It’s “Prize Drill” Day at my Boston high school. Seniors, Juniors and Sophomores (I’m a Freshman) dress up in khaki uniforms, complete with epaulets and patches. They carry Springfield Rifles. They paraded around our tarred schoolyard. It’s an annual event.

As I recall, that afternoon, the Red Sox were playing the Cleveland Indians. Fenway Park's nearly empty. The Red Sox, in the late-50s, are in “No Where Land". The Sox hurler that day was a righty named Tom Brewer. Indians manager, Kirby Farrell, countered with a southpaw named Bud Daley. The Sox jump out to a quick 3-0 lead (that would be but a prelude of things to come). Daley proved ineffective. He got “the hook”.

Daley was relieved in the 5th inning by the man with the longest name in Major League Baseball, an Andarko, OK native (50 miles southwest of Oklahoma City) named: Calvin Coolidge Julius Caesar Tuskahoma McLish . McLish was of Native-American heritage (McLish’s father, John, was part-Choctaw; his mother, Lulu, part-Cherokee).
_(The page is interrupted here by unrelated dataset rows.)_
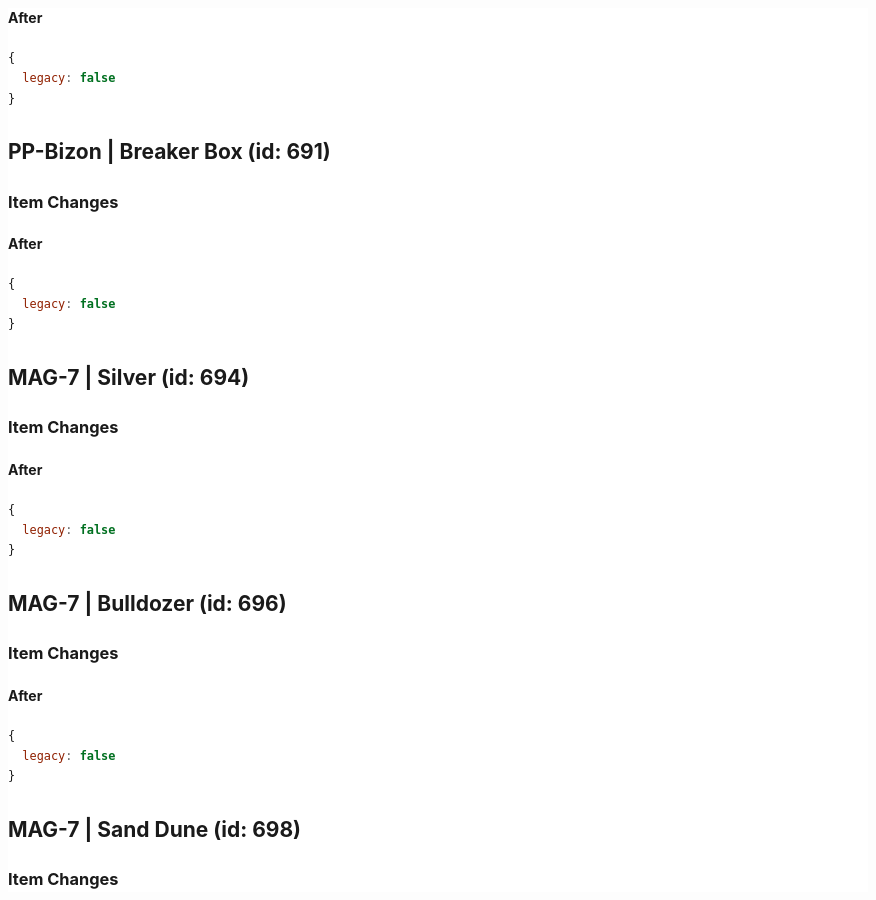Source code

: #### After

```javascript
{
  legacy: false
}
```



## PP-Bizon | Breaker Box (id: 691)

### Item Changes

#### After

```javascript
{
  legacy: false
}
```



## MAG-7 | Silver (id: 694)

### Item Changes

#### After

```javascript
{
  legacy: false
}
```



## MAG-7 | Bulldozer (id: 696)

### Item Changes

#### After

```javascript
{
  legacy: false
}
```



## MAG-7 | Sand Dune (id: 698)

### Item Changes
In 1944, during WW II, when he was just 18-years of age, McLish started his MLB career with the Brooklyn Dodgers (Joe Nauxhall, then a 15-year old, started pitching for the Cincinnati Reds).

In the sixth inning, the Red Sox led off with infielder Gene Mauch. Mauch homered into the left field net. The next batter, Ted Williams, went deep to right. Jackie Jensen followed; he walked. The next two batters, Dick Gernert and Frank Malzone, both homered over the left-field wall. The thunderous display of power exhibited by Red Sox batters was over in a flash, just ten minutes. It took only sixteen pitches.
The Red Sox went on from there to cruise to an 11-0 win.

Those four Red Sox homers in an inning had tied a then existent American League record. The record had been established by the 1940 Boston Red Sox. In those pre-WW II days, Philadelphia Athletics’ pitcher George Caster served up home runs to Williams, Jimmie Foxx, Joe Cronin and Jim Tabor. Years later, the Minnesota Twins would become the first American League team to hit five home runs in an inning.

On April 22, 2006, the then Milwaukee Brewers tied a NL record when they connected for five home runs in an inning against the Cincinnati Reds. Bill Hall, Damian Miller, Brady Clark, J.J. Hardy and Prince Fielder hit the round-trippers.

As I watched the Red Sox’s sixth inning "fireworks-display" on that late-May afternoon at Fenway, all I could think of were those Fourth of July fireworks celebrations that my parents would take me to see at Boston’s Franklin Field. Later, I would think about the lyrics to a song by the Starland Vocal Band: "Sky rockets in flight. Afternoon Delight. Ahh...Ahh... Afternoon Delight!"